Le ministre de l’Agriculture, du Développement rural et de la Pêche, Yacine El-Mahdi Oualid, et le ministre de l’Enseignement supérieur et de la Recherche scientifique, Kamel Baddari, ont coprésidé mercredi dernier à Alger une réunion interministérielle consacrée à la présentation de deux projets stratégiques.
Parmi eux, la relance de la culture de la banane en Algérie, à travers la mise en place d’une unité de production de plants par la technique de culture de tissus. Le projet prévoit une capacité de 10 millions de plants de bananiers par an, en partenariat entre le Centre de recherche en biotechnologie (CRBt) de Constantine et l’Entreprise de développement des cultures stratégiques. Plus de 4 700 hectares de terres agricoles seront mis à disposition des agriculteurs souhaitant investir dans cette filière, dans les zones disposant des conditions favorables.
La culture de la banane n’est pas nouvelle en Algérie. Introduite dans les années 1970 dans certaines régions du littoral, elle a connu un développement limité en raison des contraintes climatiques et techniques. La consommation nationale, en revanche, n’a cessé de croître, faisant de la banane l’un des fruits les plus prisés par les ménages. Cette demande soutenue a souvent été confrontée à des problèmes de disponibilité et à des hausses de prix liées à la spéculation.
En effet, ce fruit exotique est régulièrement au cœur de polémiques sur le marché national. Les fluctuations de prix, parfois spectaculaires, sont attribuées à des pratiques spéculatives et à une dépendance aux importations. En réponse, l’Etat a renforcé sa lutte contre la spéculation liée à ce marché où des commerçants peu scrupuleux profitent de la forte demande pour stocker de grandes quantités et créer artificiellement des pénuries.
Les hausses de prix spectaculaires ainsi observées ont souvent suscité l’indignation des consommateurs et poussé les autorités à renforcer les contrôles donnant lieu à des sanctions exemplaires. En mars 2025, le tribunal d’Es-Senia a condamné un commerçant à 15 ans de réclusion pour spéculation illicite. Il avait été pris en flagrant délit avec 3 718 kg de bananes destinées à être retenues du marché afin d’en faire grimper les prix. Quelques mois plus tôt, le tribunal correctionnel d’Arzew a condamné deux individus à 10 ans de prison ferme chacun et à une amende d’un million de dinars pour spéculation illégale sur les bananes. Ils avaient été interceptés par une brigade mixte de la gendarmerie et des douanes, avec une quantité importante de ce fruit destinée à la rétention du marché.

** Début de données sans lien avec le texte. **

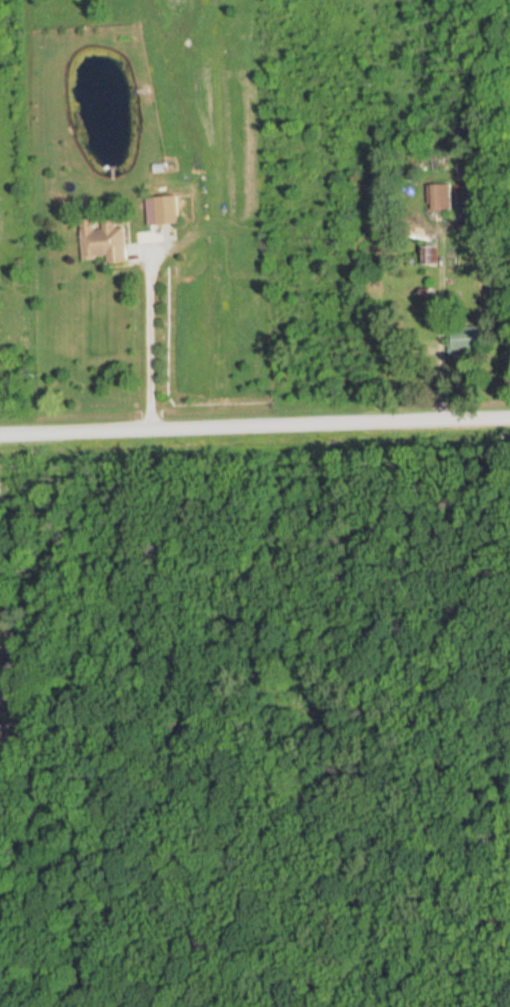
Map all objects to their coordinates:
building: (439, 197)
building: (163, 211)
building: (103, 240)
building: (430, 256)
building: (464, 338)
road: (150, 339)
road: (255, 426)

La réunion a également porté sur la création d’une entreprise spécialisée dans la production de semences locales, notamment de maïs grain et de légumes hybrides, en partenariat avec l’Université de Tiaret. L’objectif est de réduire les importations, renforcer la souveraineté alimentaire et améliorer la compétitivité des produits agricoles algériens.
Les deux ministres ont insisté sur l’importance de ces projets pour la souveraineté alimentaire et la création de valeur ajoutée pour l’économie nationale. Ils ont donné des instructions pour former des équipes techniques et préparer les textes réglementaires nécessaires à leur mise en œuvre.